Exercise: Turn the rows below into a Markdown table with two columns, No. and Line. Give each non-blank text line its own number in order, and leave out the blank lines and the pictures.

(Extracted records)
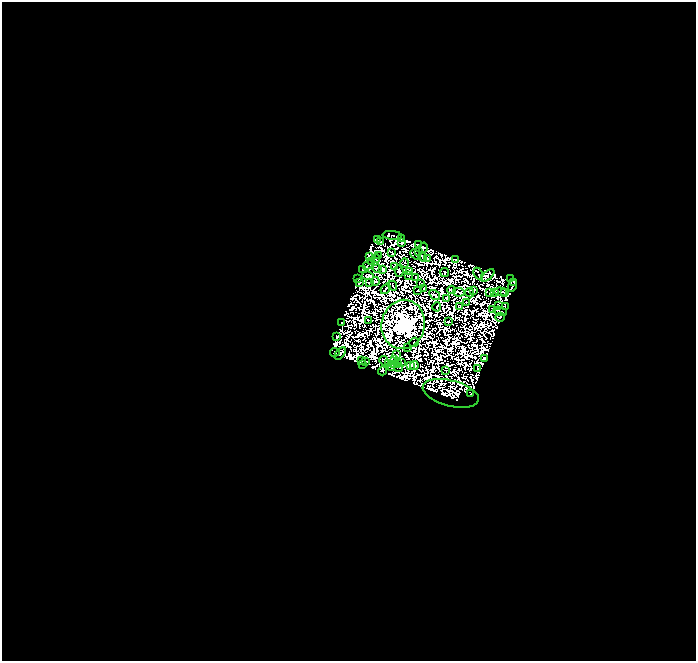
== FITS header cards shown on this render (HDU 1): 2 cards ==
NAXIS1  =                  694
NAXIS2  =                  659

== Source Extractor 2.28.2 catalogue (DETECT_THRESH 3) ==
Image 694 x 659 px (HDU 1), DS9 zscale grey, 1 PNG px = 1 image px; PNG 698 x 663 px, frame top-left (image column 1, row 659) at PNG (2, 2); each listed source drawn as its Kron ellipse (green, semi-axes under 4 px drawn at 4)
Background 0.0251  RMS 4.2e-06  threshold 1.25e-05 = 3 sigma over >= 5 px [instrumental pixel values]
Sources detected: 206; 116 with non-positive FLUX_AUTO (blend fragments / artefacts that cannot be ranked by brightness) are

Result:
| No. | Line |
|---|---|
| 1 | == FITS header cards shown on this render (HDU 1): 2 cards == |
| 2 | NAXIS1  =                  694 |
| 3 | NAXIS2  =                  659 |
| 4 | == Source Extractor 2.28.2 catalogue (DETECT_THRESH 3) == |
| 5 | Image 694 x 659 px (HDU 1), DS9 zscale grey, 1 PNG px = 1 image px; PNG 698 x 663 px, frame top-left (image column 1, row 659) at PNG (2, 2); each listed source drawn as its Kron ellipse (green, semi-axes under 4 px drawn at 4) |
| 6 | Background 0.0251  RMS 4.2e-06  threshold 1.25e-05 = 3 sigma over >= 5 px [instrumental pixel values] |
| 7 | Sources detected: 206; 116 with non-positive FLUX_AUTO (blend fragments / artefacts that cannot be ranked by brightness) are |